How do Pip's ideas about what a gentleman is change throughout Great Expectations?
Pip starts out life as a humble boy, an orphan who lives with his much older sister and her husband, the blacksmith Joe. As a child, Pip has no aspirations to become a gentleman: the best he can hope for is to learn to be a blacksmith like Joe. A gentleman, by definition, would have enough money that he wouldn't have to labor with his hands as a blacksmith does. Pip is satisfied with this humble destiny, as he has no reason to expect more. He also esteems Joe highly.
When Pip finds out he has great expectations, however, he begins to change. He has been given a large monthly allowance by a mysterious benefactor and goes to London to live the high life. As his acquaintances change, his clothing and speech become more refined, and he learns to enjoy the good life, he begins to become ashamed of Joe and tries to avoid him. At this point, Pip defines a gentleman by his outward wrappings, such as how he looks and speaks, and how much money he has. This is a snobbish and shallow view of life.
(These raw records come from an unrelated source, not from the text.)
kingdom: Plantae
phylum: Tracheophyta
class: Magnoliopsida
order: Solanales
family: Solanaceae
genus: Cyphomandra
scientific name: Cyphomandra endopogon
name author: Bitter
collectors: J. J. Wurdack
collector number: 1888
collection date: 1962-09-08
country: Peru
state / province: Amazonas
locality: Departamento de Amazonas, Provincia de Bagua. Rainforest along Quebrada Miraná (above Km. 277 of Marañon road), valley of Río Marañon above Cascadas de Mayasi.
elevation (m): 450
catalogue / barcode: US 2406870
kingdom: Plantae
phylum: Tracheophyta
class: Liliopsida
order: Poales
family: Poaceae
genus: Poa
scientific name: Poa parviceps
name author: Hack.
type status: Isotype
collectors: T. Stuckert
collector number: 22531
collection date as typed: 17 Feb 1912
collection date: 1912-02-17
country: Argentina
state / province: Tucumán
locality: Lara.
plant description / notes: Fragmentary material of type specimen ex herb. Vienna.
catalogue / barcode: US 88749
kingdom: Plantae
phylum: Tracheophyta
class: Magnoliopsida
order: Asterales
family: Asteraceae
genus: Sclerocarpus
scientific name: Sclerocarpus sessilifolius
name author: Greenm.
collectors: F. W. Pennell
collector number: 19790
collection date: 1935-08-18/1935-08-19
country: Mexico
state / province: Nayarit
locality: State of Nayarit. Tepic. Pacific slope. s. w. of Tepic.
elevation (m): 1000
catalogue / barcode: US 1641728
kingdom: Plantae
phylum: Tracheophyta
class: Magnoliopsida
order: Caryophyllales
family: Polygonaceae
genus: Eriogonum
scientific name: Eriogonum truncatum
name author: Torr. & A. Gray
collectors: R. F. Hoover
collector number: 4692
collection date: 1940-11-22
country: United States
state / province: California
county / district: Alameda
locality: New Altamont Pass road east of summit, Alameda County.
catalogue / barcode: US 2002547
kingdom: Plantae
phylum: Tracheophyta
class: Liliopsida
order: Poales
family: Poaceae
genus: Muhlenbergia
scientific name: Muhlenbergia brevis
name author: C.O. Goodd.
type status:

By the end of the book, after Pip has been humbled and chastened by his experiences, and after the hardworking Joe pays off his debts, Pip realizes that Joe is the true gentleman. What makes a person gentle is what he is like on the inside, not the clothes he wears or the way he speaks. Joe is a truly good, kind, and generous man, and Pip feels remorse over how he has looked down on him.